** BRANO SELEZIONATO **

Tessuti tecnologici meccanoluminescenti per sensoristica
Ma non sono solo queste le possibili applicazioni di questo tipo di tessuti. “In un secondo studio i colleghi hanno aggiunto al rivestimento di rGO nanoparticelle di silice appositamente modificate con una polvere fluorescente”, continua la ricercatrice del Cnr-Ipcb. “In questo modo è stato possibile non solo controllare meglio la risposta meccanica e quindi elettrica del tessuto, ma anche di conferire a esso meccano-luminescenza, rendendolo visibile durante il movimento, permettendone in tal modo l’utilizzo al buio”.

** COMPITI RICHIESTI **
A – Rispondi alle domande sul testo sui tessuti meccanoluminescenti.
(i) Che cosa è stato aggiunto al rivestimento di rGO nel secondo studio?
(ii) Di quale istituto fa parte la ricercatrice citata?
(iii) Quale utilizzo del tessuto rende possibile la meccano-luminescenza?
B – Prosegui, per favore, il testo sui tessuti meccanoluminescenti a partire dalla sua ultima frase.

** RIGHE MOSTRATE **

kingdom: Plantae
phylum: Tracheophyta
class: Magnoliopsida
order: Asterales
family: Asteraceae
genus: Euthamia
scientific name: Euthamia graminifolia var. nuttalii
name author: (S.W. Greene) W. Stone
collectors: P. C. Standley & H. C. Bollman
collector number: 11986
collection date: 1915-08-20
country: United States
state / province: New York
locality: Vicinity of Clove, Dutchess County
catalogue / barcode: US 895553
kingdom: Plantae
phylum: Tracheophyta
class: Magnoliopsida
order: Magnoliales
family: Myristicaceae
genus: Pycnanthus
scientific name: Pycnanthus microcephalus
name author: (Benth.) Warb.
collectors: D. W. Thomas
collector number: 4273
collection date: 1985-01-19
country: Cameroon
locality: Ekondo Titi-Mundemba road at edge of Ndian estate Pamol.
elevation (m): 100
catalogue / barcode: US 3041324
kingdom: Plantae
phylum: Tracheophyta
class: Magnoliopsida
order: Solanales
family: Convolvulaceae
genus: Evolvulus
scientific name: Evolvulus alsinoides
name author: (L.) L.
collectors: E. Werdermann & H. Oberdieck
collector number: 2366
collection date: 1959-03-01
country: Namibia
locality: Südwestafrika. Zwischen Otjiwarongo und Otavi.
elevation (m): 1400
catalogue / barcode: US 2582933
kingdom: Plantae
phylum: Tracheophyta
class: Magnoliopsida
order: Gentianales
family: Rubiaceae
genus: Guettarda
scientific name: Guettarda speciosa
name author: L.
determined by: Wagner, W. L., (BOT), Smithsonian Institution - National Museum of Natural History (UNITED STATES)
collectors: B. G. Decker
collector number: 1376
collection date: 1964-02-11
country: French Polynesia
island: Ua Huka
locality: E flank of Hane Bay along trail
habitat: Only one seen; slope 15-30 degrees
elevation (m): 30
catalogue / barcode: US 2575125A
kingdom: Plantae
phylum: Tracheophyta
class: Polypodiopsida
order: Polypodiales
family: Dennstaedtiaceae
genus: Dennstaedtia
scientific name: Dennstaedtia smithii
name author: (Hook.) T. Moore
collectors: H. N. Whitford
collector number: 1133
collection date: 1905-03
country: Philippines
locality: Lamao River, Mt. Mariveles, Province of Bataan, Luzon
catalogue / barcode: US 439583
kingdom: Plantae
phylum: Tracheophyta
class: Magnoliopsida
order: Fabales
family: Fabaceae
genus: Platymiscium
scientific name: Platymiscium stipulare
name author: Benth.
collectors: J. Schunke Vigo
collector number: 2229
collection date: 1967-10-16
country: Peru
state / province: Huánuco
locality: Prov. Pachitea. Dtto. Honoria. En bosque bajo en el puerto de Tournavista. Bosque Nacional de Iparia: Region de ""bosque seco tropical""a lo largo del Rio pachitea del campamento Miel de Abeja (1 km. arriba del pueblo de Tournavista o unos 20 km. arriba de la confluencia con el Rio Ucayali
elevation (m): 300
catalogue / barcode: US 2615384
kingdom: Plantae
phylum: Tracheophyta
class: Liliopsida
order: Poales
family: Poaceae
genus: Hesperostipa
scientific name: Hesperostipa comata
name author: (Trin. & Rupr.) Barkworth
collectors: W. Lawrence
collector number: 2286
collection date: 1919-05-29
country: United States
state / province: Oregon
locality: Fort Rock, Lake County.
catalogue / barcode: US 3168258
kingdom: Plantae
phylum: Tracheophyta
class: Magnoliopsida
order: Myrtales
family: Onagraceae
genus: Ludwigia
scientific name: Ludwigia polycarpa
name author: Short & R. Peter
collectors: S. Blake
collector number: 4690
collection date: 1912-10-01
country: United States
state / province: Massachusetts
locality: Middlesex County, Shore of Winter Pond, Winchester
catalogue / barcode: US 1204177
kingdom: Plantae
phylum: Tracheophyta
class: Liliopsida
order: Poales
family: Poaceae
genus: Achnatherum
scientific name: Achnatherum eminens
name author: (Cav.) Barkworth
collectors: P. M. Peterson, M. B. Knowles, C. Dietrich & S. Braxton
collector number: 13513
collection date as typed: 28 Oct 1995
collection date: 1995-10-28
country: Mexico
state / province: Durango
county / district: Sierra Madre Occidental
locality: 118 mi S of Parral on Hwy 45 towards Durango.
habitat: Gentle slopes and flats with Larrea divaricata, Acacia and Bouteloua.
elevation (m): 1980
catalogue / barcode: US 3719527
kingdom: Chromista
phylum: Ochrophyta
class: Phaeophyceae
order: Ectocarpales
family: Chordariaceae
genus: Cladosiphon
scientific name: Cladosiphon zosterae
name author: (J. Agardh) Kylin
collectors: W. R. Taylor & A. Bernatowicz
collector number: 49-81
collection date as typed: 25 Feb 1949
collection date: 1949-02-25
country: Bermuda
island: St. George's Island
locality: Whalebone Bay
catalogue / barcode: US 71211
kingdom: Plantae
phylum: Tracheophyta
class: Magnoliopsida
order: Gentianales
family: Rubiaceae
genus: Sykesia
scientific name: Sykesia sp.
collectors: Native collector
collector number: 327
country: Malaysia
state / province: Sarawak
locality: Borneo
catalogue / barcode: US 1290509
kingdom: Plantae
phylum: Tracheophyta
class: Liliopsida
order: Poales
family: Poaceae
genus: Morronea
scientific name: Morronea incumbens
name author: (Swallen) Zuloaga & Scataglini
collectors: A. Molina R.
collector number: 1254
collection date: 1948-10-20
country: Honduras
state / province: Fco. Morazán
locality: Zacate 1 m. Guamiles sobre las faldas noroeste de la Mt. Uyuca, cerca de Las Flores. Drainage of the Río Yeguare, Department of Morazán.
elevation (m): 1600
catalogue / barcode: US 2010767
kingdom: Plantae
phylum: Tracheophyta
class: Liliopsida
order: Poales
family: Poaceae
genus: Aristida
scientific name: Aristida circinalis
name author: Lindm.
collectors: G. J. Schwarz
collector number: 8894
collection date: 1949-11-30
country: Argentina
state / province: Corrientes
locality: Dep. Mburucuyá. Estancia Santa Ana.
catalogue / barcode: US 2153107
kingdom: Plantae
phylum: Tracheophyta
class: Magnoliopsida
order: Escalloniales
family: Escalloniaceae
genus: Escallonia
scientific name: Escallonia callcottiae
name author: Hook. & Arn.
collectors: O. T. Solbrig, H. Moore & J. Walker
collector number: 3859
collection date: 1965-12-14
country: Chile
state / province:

** ELENCO RISPOSTE **
A –
(i) Nanoparticelle di silice appositamente modificate con una polvere fluorescente.
(ii) Del Cnr-Ipcb.
(iii) L'utilizzo al buio.

B –
Tra i tessuti tecnologici stanno acquisendo poi sempre più importanza quelli adatti al settore biomedicale. “In questo ambito si ricorre a diversi trattamenti per conferire ai tessuti proprietà come quelle batteriostatiche/battericide, grazie alla presenza nel rivestimento di rame o argento. In questo settore interessanti sono anche i tessuti ottenuti mediante tecniche alternative a quelle tradizionali, come l’elettrofilatura. Si riescono infatti così a realizzare tessuti-non-tessuti o tessuti con particolari strutture (ad esempio fibre allineate), caratterizzati dall’avere fibre con un diametro nanometrico. Tali tessuti possono essere costituiti da diversi polimeri, polimeri naturali o biopolimeri, anche contemporaneamente presenti nel tessuto”, conclude Bonadies. “La nanodimensione abbinata a specifiche proprietà chimiche e funzionali di additivi organici e inorganici che possono essere aggiunti alle fibre (internamente o come rivestimento), consente il raggiungimento di specifiche proprietà finali del tessuto, come repellenza per gli insetti o risanamento delle ferite della pelle. Aggiungendo poi nanoparticelle di ossido di ferro si riescono ad avere proprietà magnetiche che rendono i tessuti particolarmente adatti per applicazioni teranostiche (integrazione di un metodo diagnostico con uno specifico intervento terapeutico)”.